La langue française s’invite dans la brouille entre le Canada et les États-Unis
« Nous défendrons toujours la langue française et la culture au Canada. » Dans son allocution de ce samedi 22 août, au lendemain de la suspension des négociations commerciales avec Washington , et alors que son pays a officiellement pris des mesures de rétorsion contre son puissant voisin, le Premier ministre canadien Mark Carney a évoqué un sujet particulièrement sensible au Québec : la protection de la langue française.
Le chef du gouvernement canadien a expliqué que certaines questions liées à la langue et à la culture québécoises avaient été mises sur la table par les Américains au cours des négociations commerciales. Et sur ce point, Ottawa affirme avoir refusé de céder, dénonçant « des menaces contre la langue française et la culture québécoise » .
« À nos collègues américains, soyons clairs : pour mon gouvernement et pour le Canada, ces questions n’ont jamais été à l’ordre du jour, même si les États-Unis ont tenté de les aborder jusqu’à la toute dernière minute » , a-t-il affirmé en français, comme vous pouvez le voir dans la vidéo ci-dessous .
Il a ensuite assuré : « Ce n’est pas acceptable. » Ces menaces portaient sur les subventions à la culture francophone, la place des médias en français en ligne et l’obligation d’étiquetage bilingue des produits vendus au Canada, au nom du respect des deux langues officielles du pays.
*****
TRAVAIL À FAIRE —
(1) Citez l'extrait depuis « Le chef du gouvernement » jusqu'à « vidéo ci-dessous . » inclus.
(2) Dans l'extrait, énumérez tous les sujets sur lesquels portaient les menaces dénoncées par Ottawa.
(3) Résumez l'extrait en deux phrases.
Le matériel qui suit n'est pas nécessaire.

(Paramètres intrinsèques et poses des caméras)
*****
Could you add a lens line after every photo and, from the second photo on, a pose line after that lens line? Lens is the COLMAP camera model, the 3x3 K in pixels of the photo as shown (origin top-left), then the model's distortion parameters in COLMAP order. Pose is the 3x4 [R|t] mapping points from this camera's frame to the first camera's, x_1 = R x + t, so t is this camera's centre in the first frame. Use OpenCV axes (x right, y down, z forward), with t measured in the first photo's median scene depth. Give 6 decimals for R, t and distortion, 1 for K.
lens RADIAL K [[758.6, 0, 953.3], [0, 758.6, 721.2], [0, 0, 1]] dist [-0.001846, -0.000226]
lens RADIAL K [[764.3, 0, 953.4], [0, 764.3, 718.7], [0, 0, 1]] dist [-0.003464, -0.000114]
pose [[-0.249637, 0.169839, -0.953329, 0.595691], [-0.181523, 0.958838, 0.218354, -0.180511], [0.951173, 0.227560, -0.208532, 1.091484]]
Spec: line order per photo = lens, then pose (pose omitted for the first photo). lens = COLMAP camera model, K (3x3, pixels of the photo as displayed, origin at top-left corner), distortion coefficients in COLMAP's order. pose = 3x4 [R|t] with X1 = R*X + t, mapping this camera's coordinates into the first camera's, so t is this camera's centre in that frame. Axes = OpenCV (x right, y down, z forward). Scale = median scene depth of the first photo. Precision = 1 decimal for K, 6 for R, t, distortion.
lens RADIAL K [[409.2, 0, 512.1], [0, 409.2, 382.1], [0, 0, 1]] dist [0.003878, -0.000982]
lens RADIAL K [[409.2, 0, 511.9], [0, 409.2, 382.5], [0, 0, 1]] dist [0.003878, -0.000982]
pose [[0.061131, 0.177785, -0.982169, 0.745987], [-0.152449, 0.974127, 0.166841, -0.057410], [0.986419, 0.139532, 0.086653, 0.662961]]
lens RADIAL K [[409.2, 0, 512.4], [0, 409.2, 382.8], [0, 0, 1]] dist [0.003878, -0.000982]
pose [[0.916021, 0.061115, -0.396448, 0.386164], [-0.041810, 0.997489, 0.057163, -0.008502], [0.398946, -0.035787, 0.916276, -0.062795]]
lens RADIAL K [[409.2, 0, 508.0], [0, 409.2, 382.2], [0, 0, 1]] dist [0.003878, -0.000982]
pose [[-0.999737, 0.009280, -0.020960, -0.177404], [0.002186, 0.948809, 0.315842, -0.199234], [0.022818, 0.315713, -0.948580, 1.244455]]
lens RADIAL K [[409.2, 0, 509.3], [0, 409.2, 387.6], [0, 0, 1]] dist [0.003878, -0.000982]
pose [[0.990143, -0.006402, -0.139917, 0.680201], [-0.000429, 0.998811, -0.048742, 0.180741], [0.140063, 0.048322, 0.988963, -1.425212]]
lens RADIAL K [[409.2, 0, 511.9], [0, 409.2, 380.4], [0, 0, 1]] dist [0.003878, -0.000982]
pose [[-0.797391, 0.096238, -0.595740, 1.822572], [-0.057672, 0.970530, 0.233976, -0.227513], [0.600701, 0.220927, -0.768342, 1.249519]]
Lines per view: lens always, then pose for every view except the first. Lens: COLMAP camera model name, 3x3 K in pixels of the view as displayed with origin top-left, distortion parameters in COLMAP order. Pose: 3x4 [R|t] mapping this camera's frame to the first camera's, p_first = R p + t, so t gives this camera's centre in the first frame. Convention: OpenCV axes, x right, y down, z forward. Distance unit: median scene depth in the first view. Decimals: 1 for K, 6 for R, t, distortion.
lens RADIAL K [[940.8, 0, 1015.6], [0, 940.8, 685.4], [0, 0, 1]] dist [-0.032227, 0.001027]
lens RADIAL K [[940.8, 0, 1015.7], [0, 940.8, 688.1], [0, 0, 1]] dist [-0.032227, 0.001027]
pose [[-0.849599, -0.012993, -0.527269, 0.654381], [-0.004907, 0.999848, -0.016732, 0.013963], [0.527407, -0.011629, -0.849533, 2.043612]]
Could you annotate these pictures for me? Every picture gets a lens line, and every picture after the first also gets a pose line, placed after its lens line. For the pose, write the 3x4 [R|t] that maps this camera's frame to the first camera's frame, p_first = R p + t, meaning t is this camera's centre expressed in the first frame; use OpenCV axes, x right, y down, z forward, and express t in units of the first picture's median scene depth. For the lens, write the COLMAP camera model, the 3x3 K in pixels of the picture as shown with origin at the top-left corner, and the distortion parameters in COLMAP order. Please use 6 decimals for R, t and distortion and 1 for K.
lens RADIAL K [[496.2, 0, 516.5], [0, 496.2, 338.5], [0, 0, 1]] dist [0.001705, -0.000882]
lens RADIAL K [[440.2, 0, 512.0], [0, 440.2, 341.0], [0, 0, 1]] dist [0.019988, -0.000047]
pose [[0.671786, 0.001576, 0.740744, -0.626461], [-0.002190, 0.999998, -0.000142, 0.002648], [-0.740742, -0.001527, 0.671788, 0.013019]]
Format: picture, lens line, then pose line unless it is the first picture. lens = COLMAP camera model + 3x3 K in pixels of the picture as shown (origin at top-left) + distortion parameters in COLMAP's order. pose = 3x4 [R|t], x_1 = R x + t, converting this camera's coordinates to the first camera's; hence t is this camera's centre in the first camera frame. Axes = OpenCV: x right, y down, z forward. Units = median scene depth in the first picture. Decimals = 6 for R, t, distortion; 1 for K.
*****
EXERCICE CORRIGÉ —
(1)
Le chef du gouvernement canadien a expliqué que certaines questions liées à la langue et à la culture québécoises avaient été mises sur la table par les Américains au cours des négociations commerciales. Et sur ce point, Ottawa affirme avoir refusé de céder, dénonçant « des menaces contre la langue française et la culture québécoise » .
« À nos collègues américains, soyons clairs : pour mon gouvernement et pour le Canada, ces questions n’ont jamais été à l’ordre du jour, même si les États-Unis ont tenté de les aborder jusqu’à la toute dernière minute » , a-t-il affirmé en français, comme vous pouvez le voir dans la vidéo ci-dessous .

(2)
- les subventions à la culture francophone
- la place des médias en français en ligne
- l'obligation d'étiquetage bilingue des produits vendus au Canada

(3) Dans son allocution du samedi 22 août, le Premier ministre canadien Mark Carney a expliqué que les Américains avaient mis sur la table des questions liées à la langue et à la culture québécoises au cours des négociations commerciales, et qu'Ottawa avait refusé de céder. Ces menaces portaient sur les subventions à la culture francophone, la place des médias en français en ligne et l'obligation d'étiquetage bilingue des produits vendus au Canada.